I think you wanted to write 1060ti in your last sentence?
See the pic above:
3m21s to 1min03s for the export of the same set of pics.
I am sorry, I wrote wrong that I switched from RTX1060 Ti 8 GB. In fact I switched from RTX 3060 Ti 8GB. I meant the speed increase of image export was subjective not measured value. I think that amount of the GPU memory matters as well. It is only my observation. I am really satisfied with that.
PL does tell you how long an export takes / has taken. Click the fat arrow at the top of your PL image browser window. There’s a startup delay that seems to be added to the total so export at least a few images to get a closer per-image time. For instance exporting a single 45MP image on my PC takes 5 seconds but when I do 70+ and divide the number of seconds by the number of images it’s a bit under 2.5. I’d add that I’m using PL8 not 9 but I’d guess it’s the same UI there.

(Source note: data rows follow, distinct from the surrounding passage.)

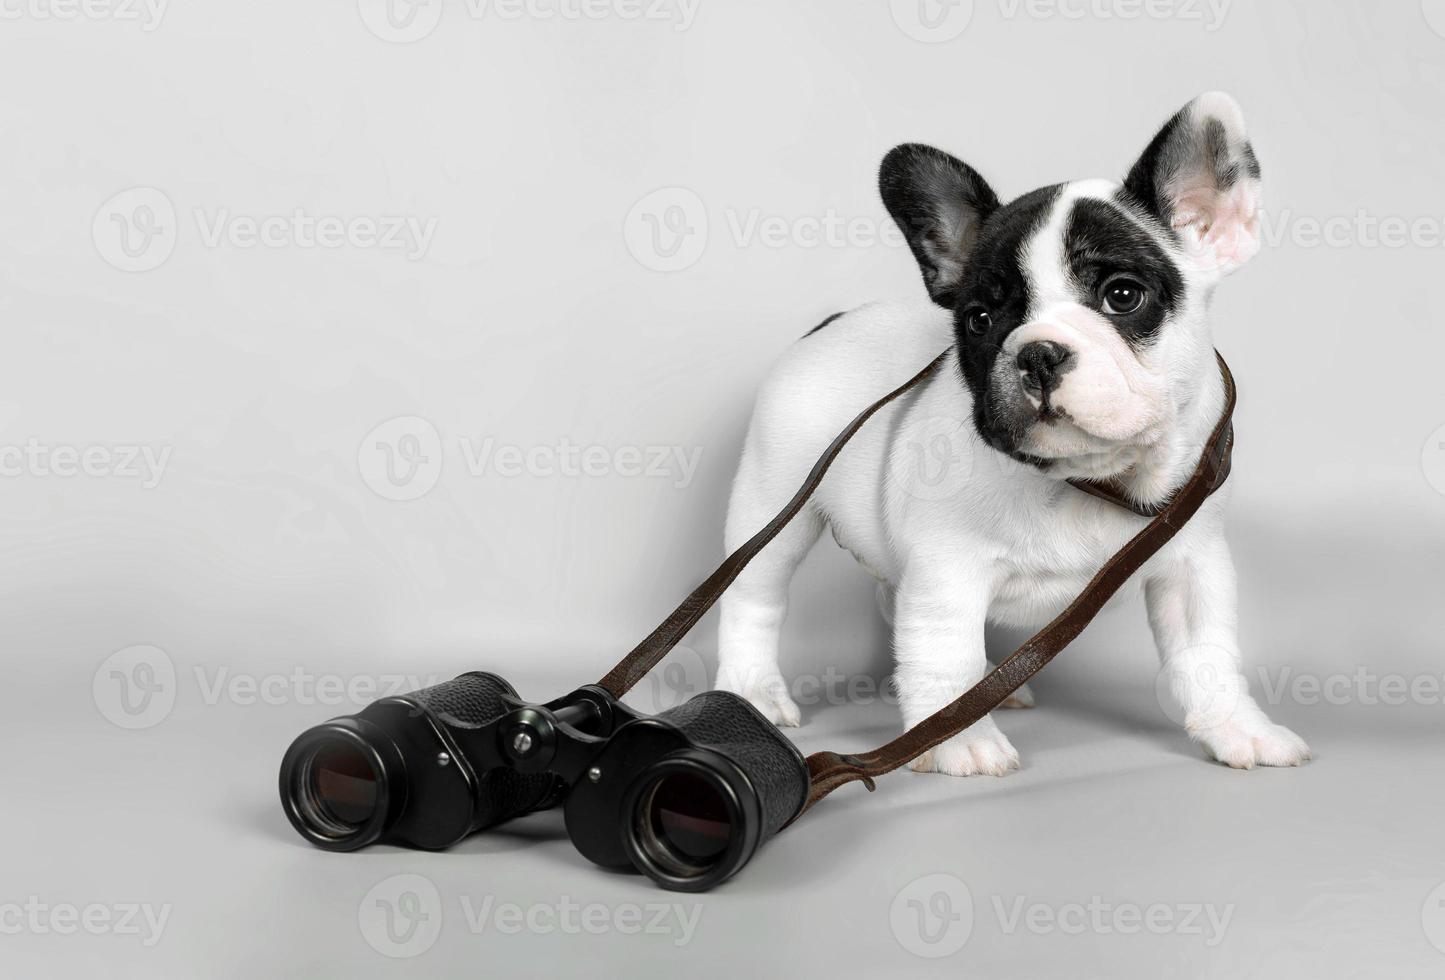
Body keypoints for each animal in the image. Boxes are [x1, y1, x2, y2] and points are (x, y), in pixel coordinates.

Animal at [710, 96, 1312, 780]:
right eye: (979, 319)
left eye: (1123, 295)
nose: (1038, 353)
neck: (1087, 478)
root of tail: (829, 324)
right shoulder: (946, 573)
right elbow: (943, 653)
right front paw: (958, 739)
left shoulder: (1192, 563)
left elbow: (1206, 655)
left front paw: (1239, 729)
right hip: (773, 504)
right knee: (755, 599)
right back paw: (755, 691)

That is because starting an export has some additional overhead time, so a single exported image takes more time per image than batched exported images which take less time switching between images.
On my old Windows 10 machine, with an added RTX 4060 card, my 24.5 mp Nikon raw files take 8 to 10 seconds when exporting a single file using DeepPRIME XD2s. When I export a batch of 20 of them they average 4.9 seconds per image. That is Twice as long as on your machine with larger raw files but it is still quite acceptable to me.
The additional starting overhead is not shown in UI. What @bobkoure observed is a result of parallel processing of two images (the default setting in Preferences), so for batches we get about half of the time required for each image separately (applies to Windows). On my machine XD2s processing of two 45mpx images in parallel saturates the GPU (RTX4070). For DP3 processing I can use 3-4 export threads but it becomes unstable sometimes, so I stay at default also for DP3, even though GPU and CPU are not saturated. Note also that processing time depends on the image, cropping, and other corrections used. The variance can be quite large.
EDIT: I should have been more precise. The time shown in UI does does not include the starting and initialization time of the DopCor process (DxO.PhotoLab.ProcessingCore.exe), but it includes some GPU programming overhead required for the first export using given DopCor instance.
Whether I specify 2 or 4 in parallel the first image still takes 6 seconds for DP 3 and 8-10 seconds for XD2s. That is also the same amount of time it takes for the first image whether I am exporting a single image or a batch. From my perspective the first image of an export always takes additional time which I referred to as startup overhead.